Je me suis mieux compris comme dessinateur à partir du moment où je me suis mis à tendre vers la musique. Par exemple, les expériences de "concerts à dessiner" avec Rodolphe Burger sont fascinantes. Il est sur scène avec ses musiciens. Philippe Dupuy et moi sommes sur le côté, sur deux tables à dessin opposées. Nous dessinons pendant le concert, en même temps. Deux caméras projettent notre dessin respectif pour n’en faire qu’un, sur un écran géant. C’est vraiment un exercice très agréable.
Cette expérience est semblable à des musiciens qui jouent sur un seul morceau. J’aime cette imbrication des sons et cette vision du dessin. La peinture, les sons, les harmonies. D’ailleurs, on parle autant de gammes chromatiques en musique qu’en peinture. C’est ce qui m’aide à envisager le dessin d’une manière plus piquante, plus motivante et plus excitante. C’est ma vision, je ne cherche pas à convaincre.

Y a-t-il des valeurs communes à la musique et à la bande dessinée ?

L’une des fonctions de la musique, c’est l’échange. Se rassembler pour parler des heures de nos goûts, pour chanter. Pour transmettre aussi. La musique a ce pouvoir de réunir les personnes avec élégance, avec une certaine sensibilité. Je pense que les livres peuvent avoir ce pouvoir. Mais lire un roman ou une BD, au contraire, c’est avant tout une expérience solitaire.
Pour moi, de tous les arts d’expression (peinture, sculpture, danse, cinéma, BD, etc.), la musique se place en haut de la pyramide. Tout ramène et aboutit à la musique. Tout tend vers la musique. C’est la forme d’art la plus forte, la plus puissante. Le dessin, lui, a quelque chose de pré-musical.

Vous jouez toujours de la guitare, avec différents camarades…

Je fais de la musique (le modeste nous reprend quand on le qualifie de musicien…) avec Jean-Claude Denis et Ludovic Debeurme, également auteurs de BD et amoureux de musique. Avec Jean-Claude, nous avons écrit, composé et interprété Nightbuzz, un CD de treize titres accompagné d’un livret illustré. C’est lui qui m’a fait découvrir en profondeur JJ Cale et Ry Cooder. Quel bonheur de plonger dans l’univers de ces artistes.
De nombreux auteurs de BD sont musiciens. Il nous arrive donc, pendant les festivals de bande dessinée, de nous retrouver autour d’une table, avec nos guitares. C’est très plaisant ! Encore un moment de partage.

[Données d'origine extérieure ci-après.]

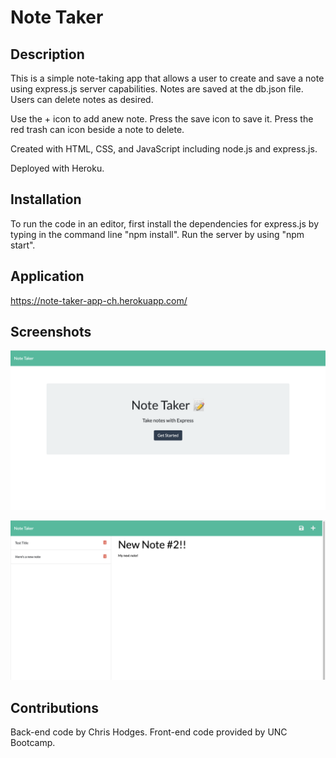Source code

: # Note Taker

## Description
This is a simple note-taking app that allows a user to create and save a note using express.js server capabilities.  Notes are saved at the db.json file.  Users can delete notes as desired.

Use the + icon to add anew note.  Press the save icon to save it.  Press the red trash can icon beside a note to delete.

Created with HTML, CSS, and JavaScript including node.js and express.js.

Deployed with Heroku. 

## Installation
To run the code in an editor, first install the dependencies for express.js by typing in the command line "npm install".  Run the server by using "npm start".

## Application
https://note-taker-app-ch.herokuapp.com/

## Screenshots

<img src="./images/screenshot1.jpg" width="600px"><br>

<img src="./images/screenshot2.jpg" width="600px"><br>


## Contributions

Back-end code by Chris Hodges.
Front-end code provided by UNC Bootcamp.


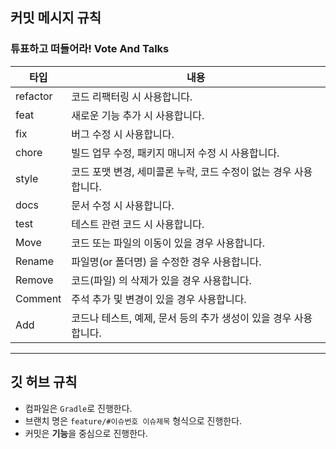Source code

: ## 커밋 메시지 규칙

### 튜표하고 떠들어라! Vote And Talks

| 타입       | 내용                                     |
|----------|----------------------------------------|
| refactor | 코드 리팩터링 시 사용합니다.                       |
| feat     | 새로운 기능 추가 시 사용합니다.                     |
| fix      | 버그 수정 시 사용합니다.                         |
| chore    | 빌드 업무 수정, 패키지 매니저 수정 시 사용합니다.          
| style    | 코드 포맷 변경, 세미콜론 누락, 코드 수정이 없는 경우 사용합니다. 
| docs     | 문서 수정 시 사용합니다.                         |
| test     | 테스트 관련 코드 시 사용합니다.                     |
| Move     | 코드 또는 파일의 이동이 있을 경우 사용합니다.             |
| Rename   | 파일명(or 폴더명) 을 수정한 경우 사용합니다.            |
| Remove   | 코드(파일) 의 삭제가 있을 경우 사용합니다.              |
| Comment  | 주석 추가 및 변경이 있을 경우 사용합니다.               |
| Add      | 코드나 테스트, 예제, 문서 등의 추가 생성이 있을 경우 사용합니다. |

---

## 깃 허브 규칙

- 컴파일은 `Gradle`로 진행한다.
- 브랜치 명은 `feature/#이슈번호 이슈제목` 형식으로 진행한다.
- 커밋은 **기능**을 중심으로 진행한다.

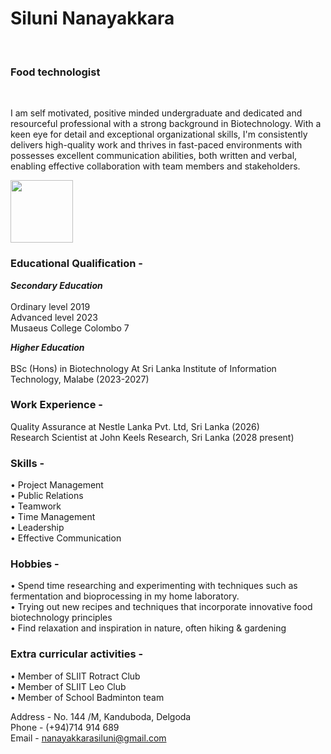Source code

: <h1>Siluni Nanayakkara</h1>
<br><h3>Food technologist</h3> <br> <p></p>I am self motivated, positive minded undergraduate and dedicated and resourceful professional with a strong background in Biotechnology. With a keen eye for detail and exceptional organizational skills, I'm consistently delivers high-quality work and thrives in fast-paced environments with possesses excellent communication abilities, both written and verbal, enabling effective collaboration with team members and stakeholders.</p>

<img src="IMG_20240217_134929_243" width="100" height="100">


### Educational Qualification - 
<b><i>Secondary Education</b></i> <br>
<br>Ordinary level 2019 <br>
Advanced level 2023 <br>
Musaeus College Colombo 7

 <b><i>Higher Education</b></i> <br>
 <br>BSc (Hons) in Biotechnology At Sri Lanka Institute of Information Technology, Malabe (2023-2027)

### Work Experience -

Quality Assurance at Nestle Lanka Pvt. Ltd, Sri Lanka (2026) <br>
Research Scientist at John Keels Research, Sri Lanka (2028 present)<br>

### Skills -

• Project Management <br>
• Public Relations <br>
• Teamwork <br>
• Time Management<br>
• Leadership<br>
• Effective Communication<br>

### Hobbies -

• Spend time researching and experimenting with techniques such as fermentation and bioprocessing in my home laboratory. <br>
• Trying out new recipes and techniques that incorporate innovative food biotechnology principles <br>
• Find relaxation and inspiration in nature, often hiking & gardening <br>

### Extra curricular activities -
• Member of SLIIT Rotract Club <br>
• Member of SLIIT Leo Club <br>
• Member of School Badminton team <br>

Address - No. 144 /M, Kanduboda, Delgoda <br>
Phone - (+94)714 914 689 <br>
Email - nanayakkarasiluni@gmail.com <br>




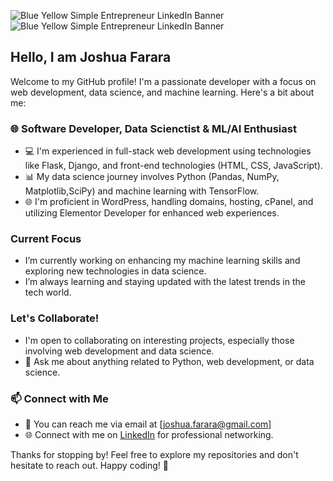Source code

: 

![Blue Yellow Simple Entrepreneur LinkedIn Banner ](https://github.com/JoshuaFarara/JoshuaFarara/assets/109557415/24362ea1-b707-4c88-85c7-db1f9d3ac799)
![Blue Yellow Simple Entrepreneur LinkedIn Banner ](https://media.licdn.com/dms/image/v2/D4E16AQGcAwEbuWCbEA/profile-displaybackgroundimage-shrink_350_1400/profile-displaybackgroundimage-shrink_350_1400/0/1737784827791?e=1743033600&v=beta&t=i_3bAFjvSnsVkfu1bXFis6svpgDBBCzj64eYhanCkmc)


## Hello, I am Joshua Farara 

Welcome to my GitHub profile! I'm a passionate developer with a focus on web development, data science, and machine learning. Here's a bit about me:

### 🌐 Software Developer, Data Scienctist & ML/AI Enthusiast

- 💻 I'm experienced in full-stack web development using technologies like Flask, Django, and front-end technologies (HTML, CSS, JavaScript).
- 📊 My data science journey involves Python (Pandas, NumPy, Matplotlib,SciPy) and machine learning with TensorFlow.
- 🌐 I'm proficient in WordPress, handling domains, hosting, cPanel, and utilizing Elementor Developer for enhanced web experiences.

### Current Focus

-  I’m currently working on enhancing my machine learning skills and exploring new technologies in data science.
-  I’m always learning and staying updated with the latest trends in the tech world.

### Let's Collaborate!

-  I'm open to collaborating on interesting projects, especially those involving web development and data science.
- 💬 Ask me about anything related to Python, web development, or data science.

### 📫 Connect with Me

- 📧 You can reach me via email at [joshua.farara@gmail.com]
- 🌐 Connect with me on [LinkedIn](https://www.linkedin.com/in/joshuafarara/) for professional networking.

<!--### ⚡ Fun Fact
- ⚡ Fun Fact: [Insert an interesting tidbit about yourself] -->

Thanks for stopping by! Feel free to explore my repositories and don't hesitate to reach out. Happy coding! 🚀
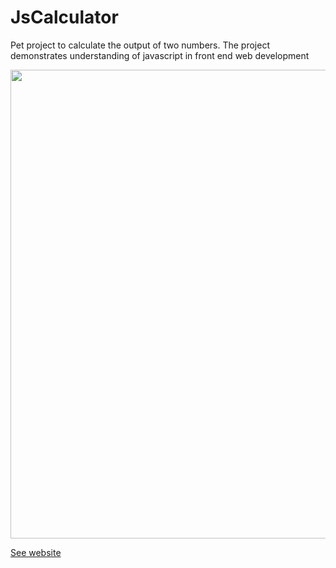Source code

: # JsCalculator
Pet project to calculate the output of two numbers. The project demonstrates understanding of javascript in front end web development

<p align="center">
  <img src="https://github.com/ihorshvh/JsCalculator/blob/main/index.png" width="950" height="750"/>
</p>

<a href="https://ihorshvh.github.io/JsCalculator/">See website</a>
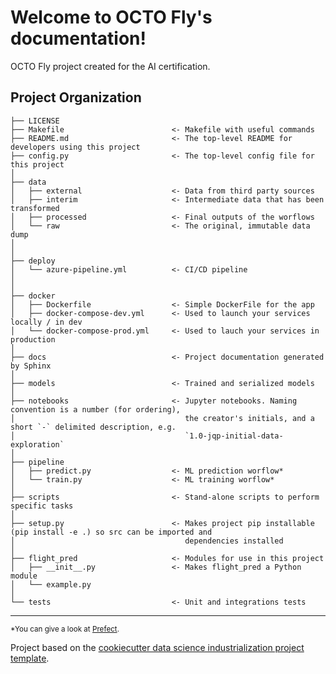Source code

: Welcome to OCTO Fly's documentation!
====================================

OCTO Fly project created for the AI certification.

Project Organization
------------

    ├── LICENSE
    ├── Makefile                        <- Makefile with useful commands
    ├── README.md                       <- The top-level README for developers using this project
    ├── config.py                       <- The top-level config file for this project
    │
    ├── data
    │   ├── external                    <- Data from third party sources
    │   ├── interim                     <- Intermediate data that has been transformed
    │   ├── processed                   <- Final outputs of the worflows
    │   └── raw                         <- The original, immutable data dump
    │
    │
    ├── deploy
    │   └── azure-pipeline.yml          <- CI/CD pipeline
    │   
    │
    ├── docker
    │   ├── Dockerfile                  <- Simple DockerFile for the app
    │   ├── docker-compose-dev.yml      <- Used to launch your services locally / in dev
    │   └── docker-compose-prod.yml     <- Used to lauch your services in production
    │
    ├── docs                            <- Project documentation generated by Sphinx
    │
    ├── models                          <- Trained and serialized models
    │
    ├── notebooks                       <- Jupyter notebooks. Naming convention is a number (for ordering),
    │                                      the creator's initials, and a short `-` delimited description, e.g.
    │                                      `1.0-jqp-initial-data-exploration`
    │
    ├── pipeline
    │   ├── predict.py                  <- ML prediction worflow*
    │   └── train.py                    <- ML training worflow*
    │
    ├── scripts                         <- Stand-alone scripts to perform specific tasks
    │
    ├── setup.py                        <- Makes project pip installable (pip install -e .) so src can be imported and 
    │                                      dependencies installed
    │
    ├── flight_pred                     <- Modules for use in this project
    │   ├── __init__.py                 <- Makes flight_pred a Python module
    │   └── example.py
    │
    └── tests                           <- Unit and integrations tests

--------

<p><small>*You can give a look at <a target="_blank" href="https://docs.prefect.io/">Prefect</a>.</small><p>

<p>Project based on the <a target="_blank" href="https://github.com/Caffeinside/cookiecutter-data-science-indus">cookiecutter data science industrialization project template</a>.</p>
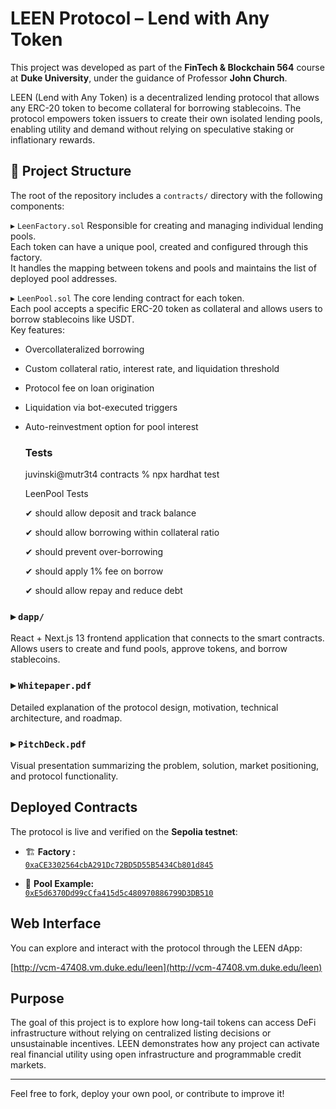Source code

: # LEEN Protocol – Lend with Any Token

This project was developed as part of the **FinTech & Blockchain 564** course at **Duke University**, under the guidance of Professor **John Church**.

LEEN (Lend with Any Token) is a decentralized lending protocol that allows any ERC-20 token to become collateral for borrowing stablecoins. The protocol empowers token issuers to create their own isolated lending pools, enabling utility and demand without relying on speculative staking or inflationary rewards.

## 📁 Project Structure

The root of the repository includes a `contracts/` directory with the following components:

▸ `LeenFactory.sol` 
Responsible for creating and managing individual lending pools.  
Each token can have a unique pool, created and configured through this factory.  
It handles the mapping between tokens and pools and maintains the list of deployed pool addresses.

▸ `LeenPool.sol`
The core lending contract for each token.  
Each pool accepts a specific ERC-20 token as collateral and allows users to borrow stablecoins like USDT.  
Key features:
- Overcollateralized borrowing
- Custom collateral ratio, interest rate, and liquidation threshold
- Protocol fee on loan origination
- Liquidation via bot-executed triggers
- Auto-reinvestment option for pool interest

    ### Tests

    juvinski@mutr3t4 contracts % npx hardhat test

    LeenPool Tests

    ✔ should allow deposit and track balance

    ✔ should allow borrowing within collateral ratio

    ✔ should prevent over-borrowing

    ✔ should apply 1% fee on borrow

    ✔ should allow repay and reduce debt


### ▸ `dapp/`  
  React + Next.js 13 frontend application that connects to the smart contracts.  
  Allows users to create and fund pools, approve tokens, and borrow stablecoins.

### ▸ `Whitepaper.pdf`  
  Detailed explanation of the protocol design, motivation, technical architecture, and roadmap.

### ▸ `PitchDeck.pdf`  
  Visual presentation summarizing the problem, solution, market positioning, and protocol functionality.


##  Deployed Contracts

The protocol is live and verified on the **Sepolia testnet**:

- 🏗️ **Factory :**  
  [`0xaCE3302564cbA291Dc72BD5D55B5434Cb801d845`](https://sepolia.etherscan.io/address/0xaCE3302564cbA291Dc72BD5D55B5434Cb801d845#code)

- 🧱 **Pool Example:**  
  [`0xE5d6370Dd99cCfa415d5c480970886799D3DB510`](https://sepolia.etherscan.io/address/0xE5d6370Dd99cCfa415d5c480970886799D3DB510#code)

##  Web Interface

You can explore and interact with the protocol through the LEEN dApp:

 [http://vcm-47408.vm.duke.edu/leen](http://vcm-47408.vm.duke.edu/leen)

##  Purpose

The goal of this project is to explore how long-tail tokens can access DeFi infrastructure without relying on centralized listing decisions or unsustainable incentives. LEEN demonstrates how any project can activate real financial utility using open infrastructure and programmable credit markets.

---

Feel free to fork, deploy your own pool, or contribute to improve it!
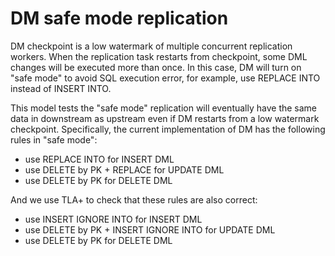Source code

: # DM safe mode replication

DM checkpoint is a low watermark of multiple concurrent replication workers. When the replication task restarts from checkpoint, some DML changes will be executed more than once. In this case, DM will turn on "safe mode" to avoid SQL execution error, for example, use REPLACE INTO instead of INSERT INTO.

This model tests the "safe mode" replication will eventually have the same data in downstream as upstream even if DM restarts from a low watermark checkpoint. Specifically, the current implementation of DM has the following rules in "safe mode":

- use REPLACE INTO for INSERT DML
- use DELETE by PK + REPLACE for UPDATE DML
- use DELETE by PK for DELETE DML

And we use TLA+ to check that these rules are also correct:

- use INSERT IGNORE INTO for INSERT DML
- use DELETE by PK + INSERT IGNORE INTO for UPDATE DML
- use DELETE by PK for DELETE DML
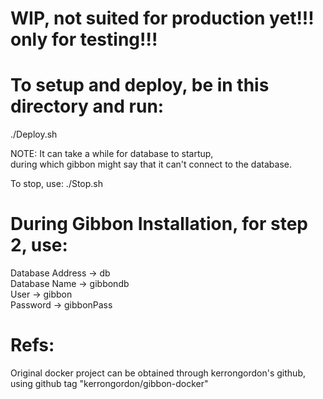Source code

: # WIP, not suited for production yet!!! only for testing!!!

# To setup and deploy, be in this directory and run:
./Deploy.sh

NOTE: It can take a while for database to startup, <br>
during which gibbon might say that it can't connect to the database.

To stop, use: ./Stop.sh

# During Gibbon Installation, for step 2, use:
Database Address -> db <br>
Database Name -> gibbondb <br>
User -> gibbon <br>
Password -> gibbonPass <br>

# Refs:
Original docker project can be obtained through kerrongordon's github, using github tag "kerrongordon/gibbon-docker"
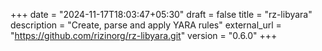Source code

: +++
date = "2024-11-17T18:03:47+05:30"
draft = false
title = "rz-libyara"
description = "Create, parse and apply YARA rules"
external_url = "https://github.com/rizinorg/rz-libyara.git"
version = "0.6.0"
+++
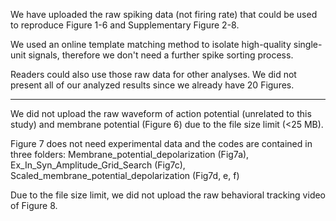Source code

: We have uploaded the raw spiking data (not firing rate) that could be used to reproduce Figure 1-6 and Supplementary Figure 2-8. 

We used an online template matching method to isolate high-quality single-unit signals, therefore we don't need a further spike sorting process.

Readers could also use those raw data for other analyses. We did not present all of our analyzed results since we already have 20 Figures.

*****************************

We did not upload the raw waveform of action potential (unrelated to this study) and membrane potential (Figure 6) due to the file size limit (<25 MB).

Figure 7 does not need experimental data and the codes are contained in three folders: Membrane_potential_depolarization (Fig7a), Ex_In_Syn_Amplitude_Grid_Search (Fig7c), Scaled_membrane_potential_depolarization (Fig7d, e, f)

Due to the file size limit, we did not upload the raw behavioral tracking video of Figure 8.
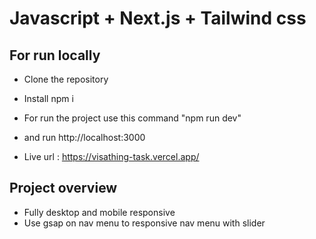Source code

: # Javascript + Next.js + Tailwind css

## For run locally

- Clone the repository
- Install npm i
- For run the project use this command "npm run dev"
- and run http://localhost:3000

- Live url : https://visathing-task.vercel.app/

## Project overview

- Fully desktop and mobile responsive
- Use gsap on nav menu to responsive nav menu with slider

Dans Tombé du ciel [fn]Tombé du ciel, T. 1, récit de Charles Berberian, dessins de Christophe Gaultier, Futuropolis, janvier 2011.[/fn]

, un roman graphique sorti il y a quelques jours, le héros est… un musicien raté. Encore la musique…

Avec cet album, c’est un peu le jeu de la transposition. L’idée, c’est de pouvoir bâtir des personnages qui seraient moi, mais pas complètement. Nous avons partagé notre vision du personnage avec Christophe Gaultier, co-auteur. Dans cet album, la musique permet de mettre en place un petit drame : le cauchemar de tout musicien, c’est de monter sur scène et de ne pas se souvenir des accords ou des paroles de la chanson. C’est ce qui arrive à Emile…
Jukebox sort quasiment en même temps, mais ce n’est pas volontaire. Ces deux titres évoquent la musique, c’est vrai, c’est très parlant.